Hemiplegic: Characterized by an aura of unilateral paralysis (hemiplegia) which unusually persist for some days after the headache has settled. Often misdiagnosed as a ‘stroke’. When familial, mendelian dominant inheritance is noted. Recovery is the rule.

Retinal

  • Unilateral (monocular) visual loss which is reversible and followed by headache.
  • Ophthalmological examination between episodes is normal.

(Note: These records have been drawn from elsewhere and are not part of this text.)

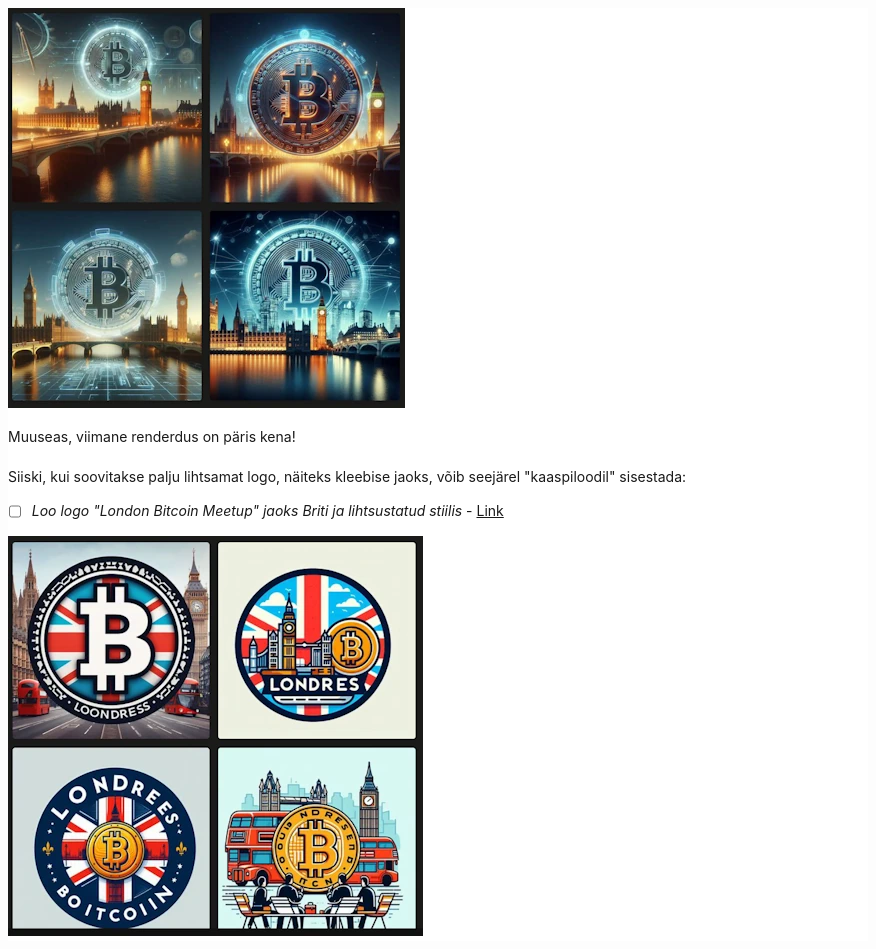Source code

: ![pilt](assets/fr/chapter5/img15.webp)

Muuseas, viimane renderdus on päris kena!
####
Siiski, kui soovitakse palju lihtsamat logo, näiteks kleebise jaoks, võib seejärel "kaaspiloodil" sisestada:
- [ ] *Loo logo "London Bitcoin Meetup" jaoks Briti ja lihtsustatud stiilis* - [Link](https://copilot.microsoft.com/images/create/logo-for-27londres-bitcoin-meetup27-with-a-british-a/1-6612bb9451924859a6c34b350b3a6ebc?FORM=SYDBIC)
      
![pilt](assets/fr/chapter5/img16.webp)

Precipitating Factors in Migraine

  • Dietary: alcohol, chocolate and cheese (contain tyramine).
  • Hormonal: often premenstrual or related to oral contraceptive (nuctuations in oestrogen)’
  • Stress, physical fatigue, exercise, sleep deprivation and minor head trauma.

 Diagnosis

Clinical history with

  • Occasional positive family history
  • Travel sickness or migraine variants (abdominal pains) in childhood
  • Onset in childhood, adolescence, early adult life or menopause

Distinguish 

  • Partial (focal) epilepsy (in hemiplegic or hemi sensory migraine)
  • Transient ischaemic attack (in hemiplegic or hemi sensory migraine)
  • Arteriovenous malformation  gives well localized but chronic headache
  • Hypoglycaemia

Management

1. Identification and avoidance of precipitating factors

2. Treatment of acute attacks:

  • Simple analgesics (e.g. aspirin) with metoclopramide to enhance reduced absorption during an attack. If vomiting is prominent anti-emetic (domperidone or prochlorperazine) and analgesic can be helpful.
  • Sumatriptan (a selective 5HTI agonist) and other Triptans e.g. Naratriptan, Rizatriptan and Zolmitriptan – effectively reverse dilatation in extracranial vessels. Given orally or subcutaneously.
  • Ergotamine widespread action on 5HT receptors reversing dilatation. Give orally or by inhalation, injection or by suppository.
  • MethyIprednisolone i.m. or i. v. will halt the attack when prolonged (status migrainosus).

3. Prophylaxis: use only for frequent and severe attacks

  • Pizotifen   (5HT2 receptor blocker)
  • Propranolol (beta adrenergic receptor blocker)
  • Calcium antagonists (verapamil), antidepressants (amitriptyline) and anticonvulsants, (topiramate or sodium valproate).

Medication Overuse Headaches

Some patients with episodic tension headache or migraine find their headache pattern changes so that they have headaches most days. Many such patients take regular analgesics and/or Triptans and this overuse (>14 days a month) can cause medication overuse headaches (MOB). These do not respond to prophylactic agents and will improve on stopping the regular analgesics; this can take some weeks and headaches can be worse in the short-term.

Transformed Migraine

If patients with migraine go on to develop chronic daily headache without overusing medication this is transformed migraine. It usually responds to migraine prophylactic agents.